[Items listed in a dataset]
== == ==
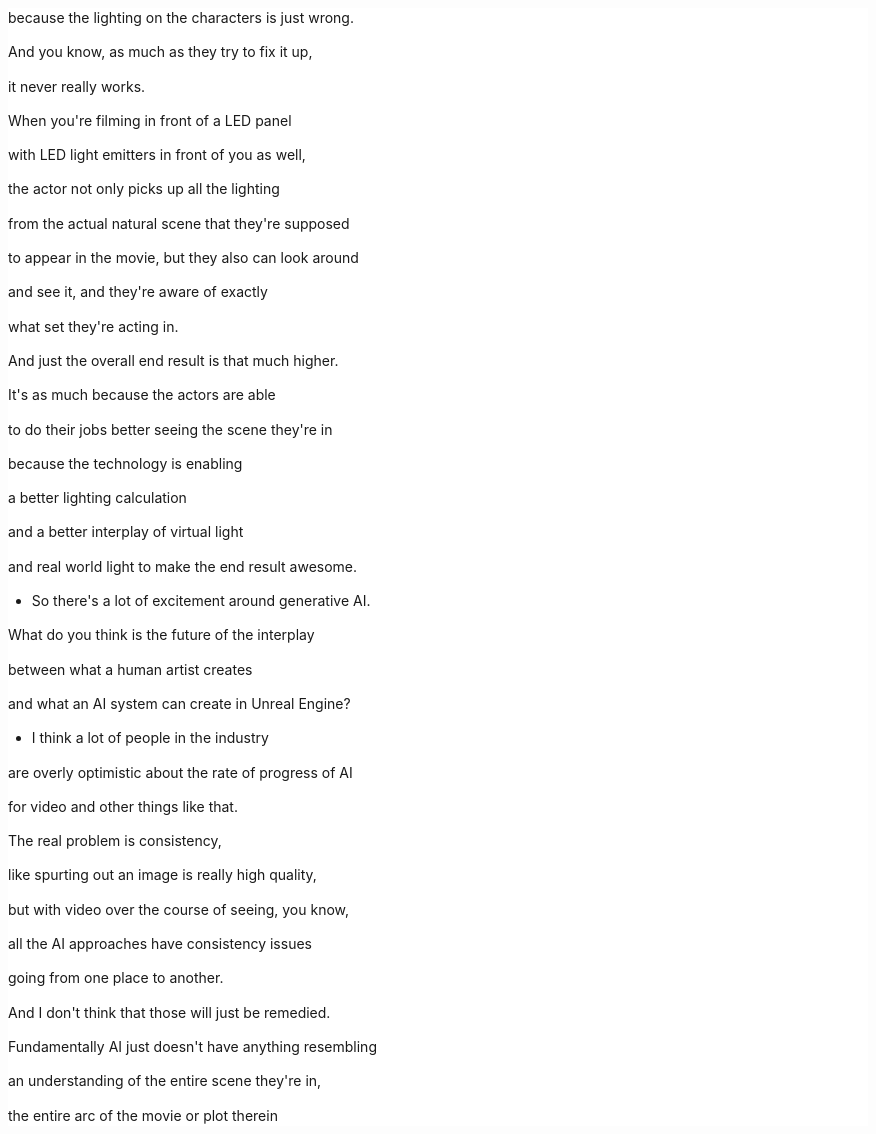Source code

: because the lighting on the characters is just wrong.

And you know, as much as they try to fix it up,

it never really works.

When you're filming in front of a LED panel

with LED light emitters in front of you as well,

the actor not only picks up all the lighting

from the actual natural scene that they're supposed

to appear in the movie, but they also can look around

and see it, and they're aware of exactly

what set they're acting in.

And just the overall end result is that much higher.

It's as much because the actors are able

to do their jobs better seeing the scene they're in

because the technology is enabling

a better lighting calculation

and a better interplay of virtual light

and real world light to make the end result awesome.

- So there's a lot of excitement around generative AI.

What do you think is the future of the interplay

between what a human artist creates

and what an AI system can create in Unreal Engine?

- I think a lot of people in the industry

are overly optimistic about the rate of progress of AI

for video and other things like that.

The real problem is consistency,

like spurting out an image is really high quality,

but with video over the course of seeing, you know,

all the AI approaches have consistency issues

going from one place to another.

And I don't think that those will just be remedied.

Fundamentally AI just doesn't have anything resembling

an understanding of the entire scene they're in,

the entire arc of the movie or plot therein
== == ==
## ACTIVITY
Set down, exactly as they appear above, all lines from the one that has "the actor not only picks up all the lighting" down to the one that has "a better lighting calculation", including those two and no others.

## ANSWER TO THIS PROBLEM
the actor not only picks up all the lighting

from the actual natural scene that they're supposed

to appear in the movie, but they also can look around

and see it, and they're aware of exactly

what set they're acting in.

And just the overall end result is that much higher.

It's as much because the actors are able

to do their jobs better seeing the scene they're in

because the technology is enabling

a better lighting calculation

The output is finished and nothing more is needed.